Text section
========

The Eviction Lab has created an expansive, nationwide database on evictions, and they’ve just launched an interactive map that the the New York Times featured. James Minton, Pat Sier, Noele Lusano, and Lane Olson of the Eviction Lab web team tell us how they used our maps and data visualization tools to bring the data to life.

What’s the story behind Eviction Lab?

The Eviction Lab grew out of Professor Matthew Desmond’s work studying housing, poverty, and eviction in 2008, living and working alongside poor tenants and their landlords in Milwaukee, WI. He realized the need to collect national data on eviction to address fundamental questions about residential instability, forced moves, and poverty in America. Until now, publicly available eviction data has been limited.

Professor Desmond and the research team at Princeton spent the past few years acquiring, cleaning, and validating tens of millions of eviction records. This is the first nationwide database on evictions at this level of detail, and they created an interactive site for people to explore and use this data.

Click through the image to view the full-screen map.

What do you hope an interactive map like this will accomplish?

At a high level, we’re hoping to change the narrative about residential instability in America by illustrating the prevalence of evictions nationwide and providing policymakers, researchers, journalists, and citizens with accurate information. Beyond that, we aim to depict “hotspots” where the problem is concentrated and allow for easy comparisons between areas, from states down to census block groups.

One fundamental question driving this work is, how is this problem spatially (as well as temporally) distributed and concentrated? A map is the most useful visualization we could employ to depict that. Allowing people to search for their locations helps drive home the idea that this is a national issue, even if it is concentrated in certain parts of the country.

Why did you use our tools to build the map?

Your platform was an easy choice for us after discovering vector tiles and the Mapbox GL library. It would have been difficult to manage an interactive visualization with as much data as we have without using vector tiles and your web API, Mapbox GL JS. We’re expecting a lot of traffic, so we also needed a reliable solution.

========

Supplied material
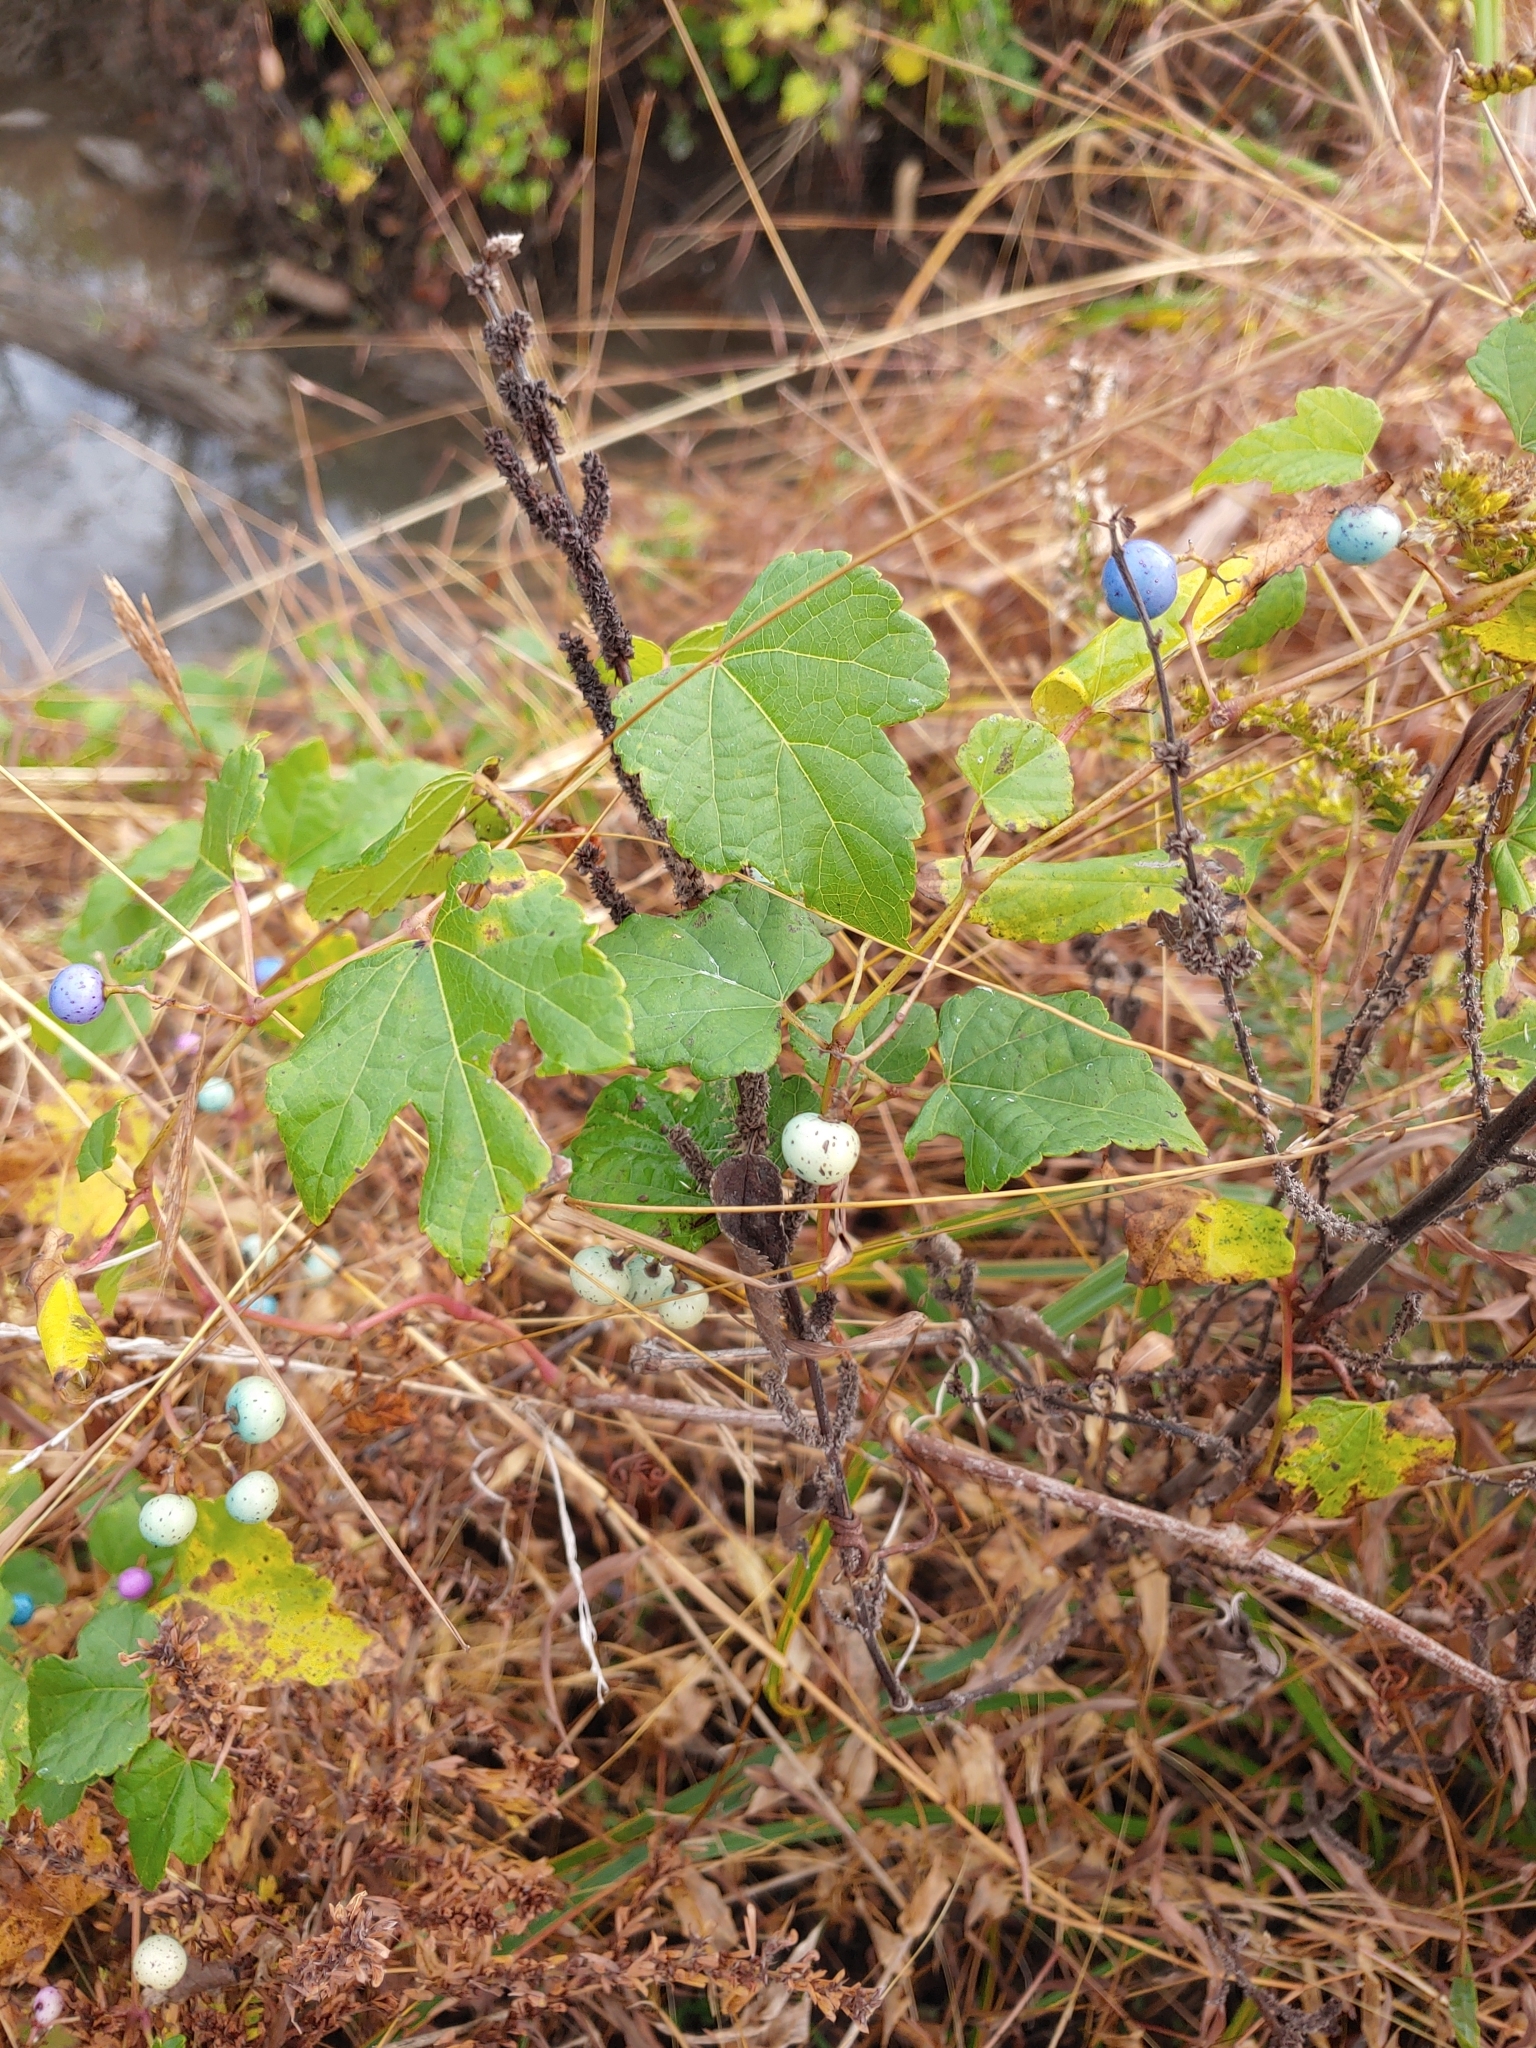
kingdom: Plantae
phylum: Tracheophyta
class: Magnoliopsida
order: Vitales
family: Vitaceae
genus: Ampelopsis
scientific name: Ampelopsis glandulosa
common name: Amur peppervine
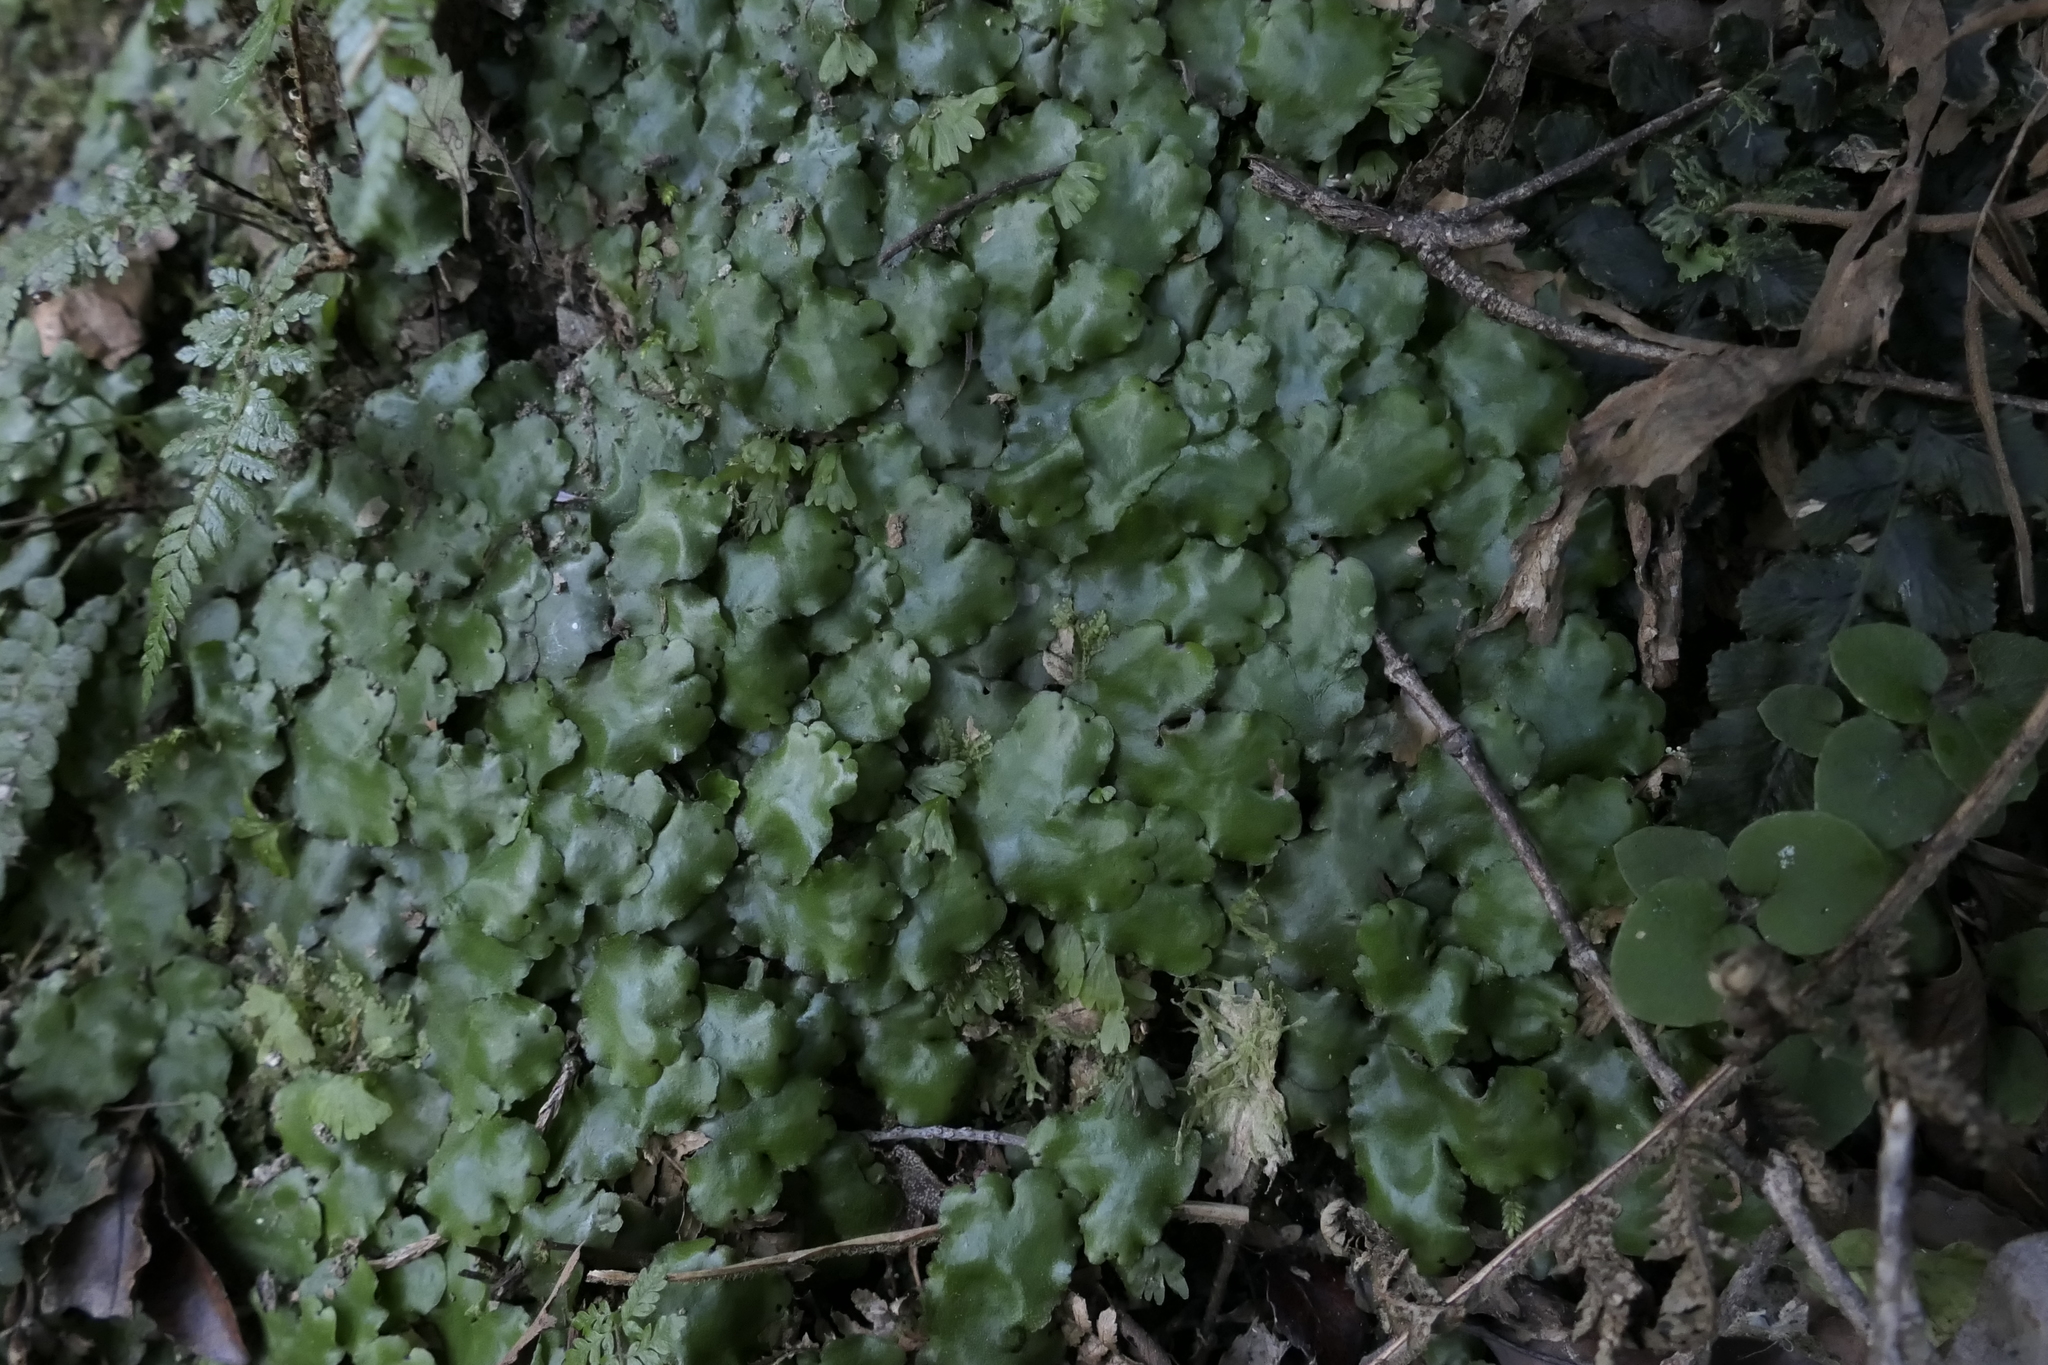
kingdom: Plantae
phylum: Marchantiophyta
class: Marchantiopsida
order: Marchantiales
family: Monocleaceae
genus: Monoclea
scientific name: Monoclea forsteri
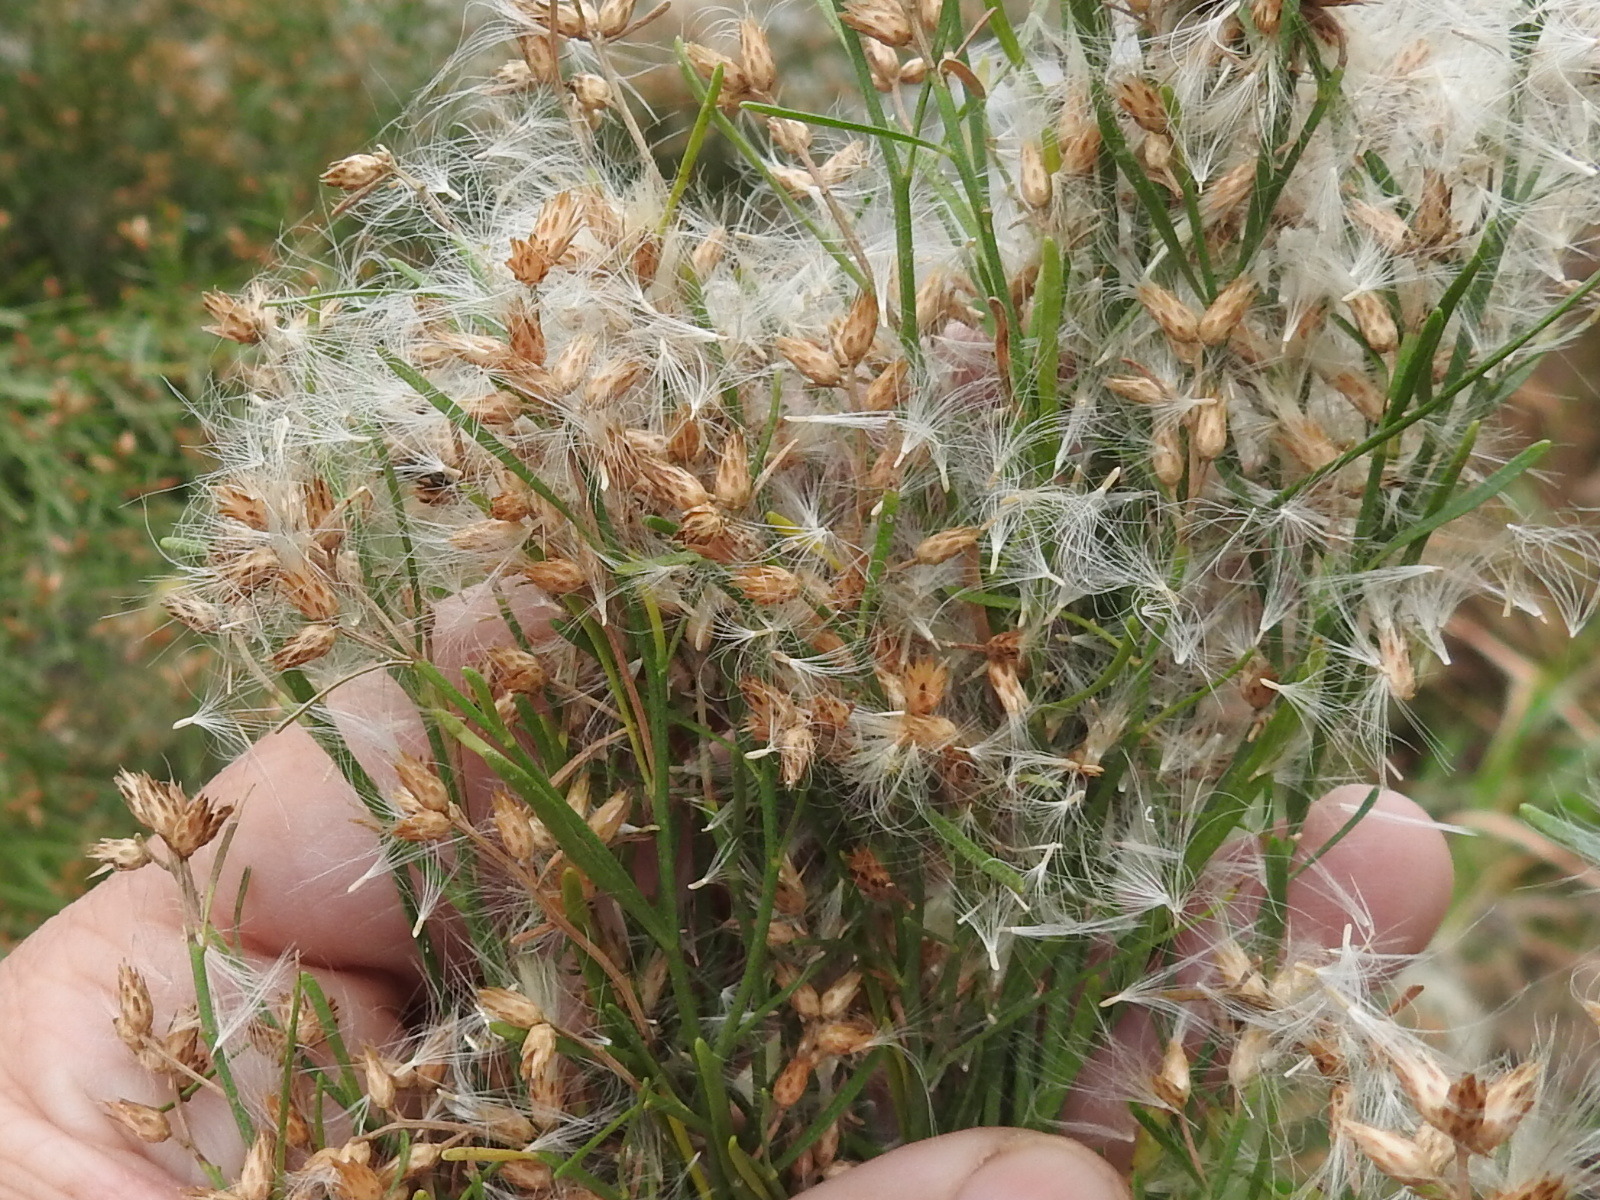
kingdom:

========

Can you go on with the Eviction Lab interview, picking up right after its last answer about choosing vector tiles and Mapbox GL JS?

What were some of the technical problems you had to solve?

Balancing accuracy of feature shapes, amount of data loaded at once, and showing layers at low zooms was a challenge for us. It quickly became apparent that displaying eviction data all the way down to the census block group level would require huge, unmanageable GeoJSON files. Luckily, we came across your open-source command line tool, Tippecanoe, which allowed us to automate data injection and optimize our geometries. Compressing the data as well as geography into vector tiles with Tippecanoe meant we could load it all from pre-built static files rather than needing to build an API.

How about challenges related to geocoding and search?

We had planned to use Mapzen for geocoding because we had more experience with it, but when Mapzen closed, we found moving to Mapbox geocoding to be relatively painless. The two APIs are pretty similar; the only pain point was that your geocoder doesn’t return counties, but we just added our own small subset of data for counties in case someone searches by county.

How did you approach the design and map styling?

The first major challenge from a design perspective — since we were tasked with displaying not just eviction rates, but also a variety of census data — was finding a way to elegantly display two variables at once atop an already-complex visualization. We had great help early on from our technical consultant, Chris Groskopf, in developing a bivariate mapping strategy using the standard choropleths for census data, plus “danger color” red bubbles for evictions. Since that strategy was adopted, a major focus of our work has been keeping all these elements on the map — choropleths, bubbles, place names, boundaries, streets — in balance, so the user can find their desired location, as well as the data they’re seeking.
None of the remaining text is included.